While playing outside with their 4 ½ year old daughter Priscilla, I had another of my Italian Linguistic Moments. As she jumped up and down on the yard's mattress-turned-trampoline, I held her hands and lifted her up on every third jump. I stopped when my arms became tired, causing her to exclaim “Tiramisu! Tiramisu!” and me to wonder why she was suddenly shouting a dessert at me. I was tempted to shout “chocolate cake!” back at her, but then realized what she was saying; tiramisu literally means “lift me up,” a fact I’ve heard many times before but have never applied to my life beyond the dessert buffet. After figuring this out I summoned what strength was left in my arms (the only exercise I've had lately is raising wine glasses to my mouth), and lifted her up as high as I could. She laughed and laughed and I was a hero.

The moral of this story: an obsessive love of all things sweet can be useful in the real world.

Saturday, November 6, 2010

All Spruced Up.

Happy November to all. Here's my latest entry to the UNISG student blog......

This summer I needed to get out of Parma. Desperately. A girl can only sweat so much before she sits down, books a trip to she can’t afford, and flies off to Norway.

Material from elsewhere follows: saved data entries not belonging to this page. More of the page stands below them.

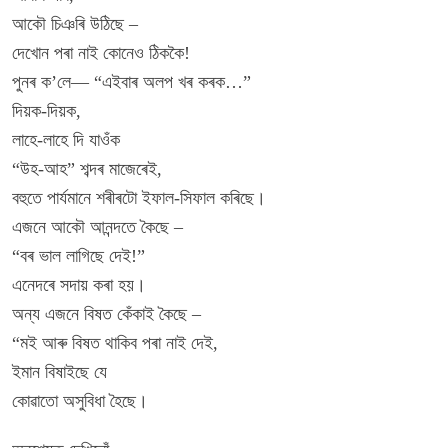
আকৌ চিঞৰি উঠিছে –
দেখোন পৰা নাই কোনেও ঠিককৈ!
পুনৰ ক’লে— “এইবাৰ অলপ খৰ কৰক…”
দিয়ক-দিয়ক,
লাহে-লাহে দি যাওঁক
“উহ-আহ” শব্দৰ মাজেৰেই,
বহুতে পাৰ্যমানে শৰীৰটো ইফাল-সিফাল কৰিছে।
এজনে আকৌ আনন্দতে কৈছে –
“বৰ ভাল লাগিছে দেই!”
এনেদৰে সদায় কৰা হয়।
অন্য এজনে বিষত কেঁকাই কৈছে –
“মই আৰু বিষত থাকিব পৰা নাই দেই,
ইমান বিষাইছে যে
কোৱাতো অসুবিধা হৈছে।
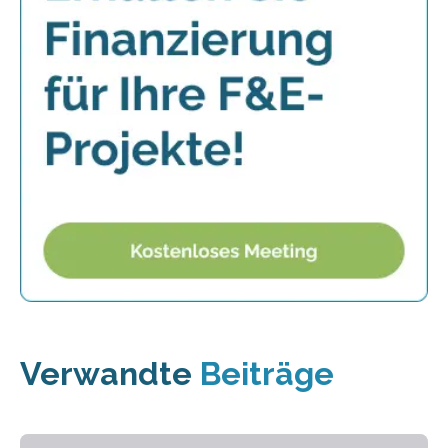
Verwandte
Beiträge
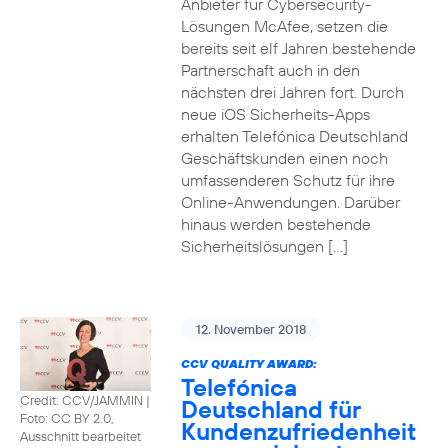
Anbieter für Cybersecurity-
Lösungen McAfee, setzen die
bereits seit elf Jahren bestehende
Partnerschaft auch in den
nächsten drei Jahren fort. Durch
neue iOS Sicherheits-Apps
erhalten Telefónica Deutschland
Geschäftskunden einen noch
umfassenderen Schutz für ihre
Online-Anwendungen. Darüber
hinaus werden bestehende
Sicherheitslösungen […]
12. November 2018
CCV QUALITY AWARD:
Telefónica
Credit: CCV/JAMMIN
|
Deutschland für
Foto: CC BY 2.0,
Kundenzufriedenheit
Ausschnitt bearbeitet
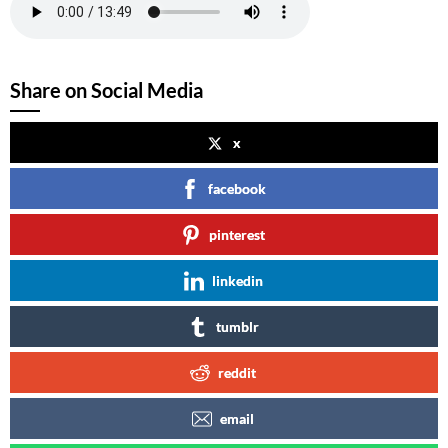
Share on Social Media
x
facebook
pinterest
linkedin
tumblr
reddit
email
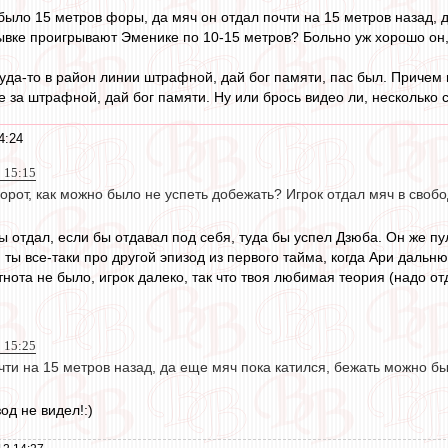
было 15 метров форы, да мяч он отдал почти на 15 метров назад, д
вке проигрывают Эменике по 10-15 метров? Больно уж хорошо он, я
куда-то в район линии штрафной, дай бог памяти, пас был. Причем
е за штрафной, дай бог памяти. Ну или брось видео ли, несколько 
4:24
2 15:15
орот, как можно было не успеть добежать? Игрок отдал мяч в свобод
ы отдал, если бы отдавал под себя, туда бы успел Дзюба. Он же пу
, ты все-таки про другой эпизод из первого тайма, когда Ари даль
тнота не было, игрок далеко, так что твоя любимая теория (надо отд
2 15:25
чти на 15 метров назад, да еще мяч пока катился, бежать можно б
од не видел!:)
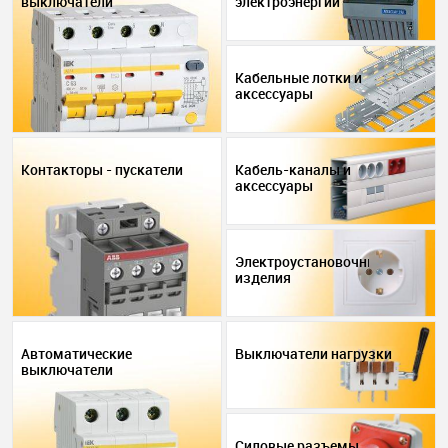
выключатели
электроэнергии
Кабельные лотки и
аксессуары
Контакторы - пускатели
Кабель-каналы и
аксессуары
Электроустановочные
изделия
Автоматические
Выключатели нагрузки
выключатели
Силовые разъемы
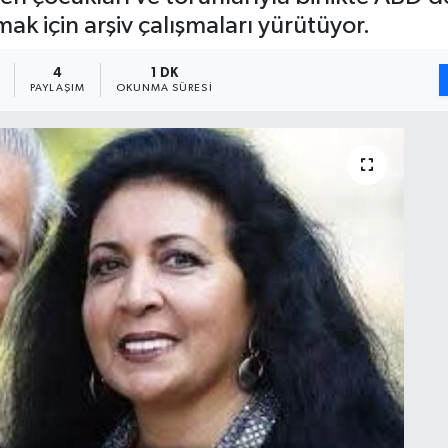
ak için arşiv çalışmaları yürütüyor.
4
1 DK
PAYLAŞIM
OKUNMA SÜRESI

I landed in Bergen, mercifully cold enough to warrant a sweater, and walked through its medieval wooden quarters on the harbour. Further south in Preikestolen, I hiked to the imposing Pulpit Rock and peered over its edge to the Lysefjord below. At the tip of this fjord I chased BASE-jumpers up to the famous Kjerag Boulder, which I climbed upon for a picture (but didn’t jump off). Norway’s landscapes were wild, unpredictable, and already I long to return.

Norway tasted wild, too; one night we had dinner at Hanne på Høyden, a restaurant in Bergen owned by chef Hanne Frosta. They source or forage nearly every ingredient from Norway, and even make their own wines from a variety of local fruits.

I ordered the beef filet, butchered from a peculiarly small breed of Norwegian cow and served with spruce-tip butter. This topping was simple, just butter smashed up with the supple ends of spruce branches, and like lavender, the spruce tasted just as it smells: woodsy, earthy and green. It complimented the beef beautifully, and oddly enough, tasted familiar.

When we had the chance to meet Hanne, I told her a story: every summer when I was a child, my father took us camping on an island in the middle of a lake. When we weren’t upsetting nature’s equilibrium by digging wells or damning creeks, one of our many projects was to harvest spruce tips. We’d stick them in a can of water and leave it on the campfire to boil. With enough sugar stirred in, this tea-of-the-forest was drunk without qualms, though my mother, happy to abstain from these trips, would have had a heart-attack if she knew what we were cooking up in rusty metal.

I couldn’t have guessed that seventeen years later I’d be eating spruce-tips again, this time melted over beef and served on a plate rather than in a can. It is a rare and curious moment when taste elicits such a memory, and I love Norway all the more because of it.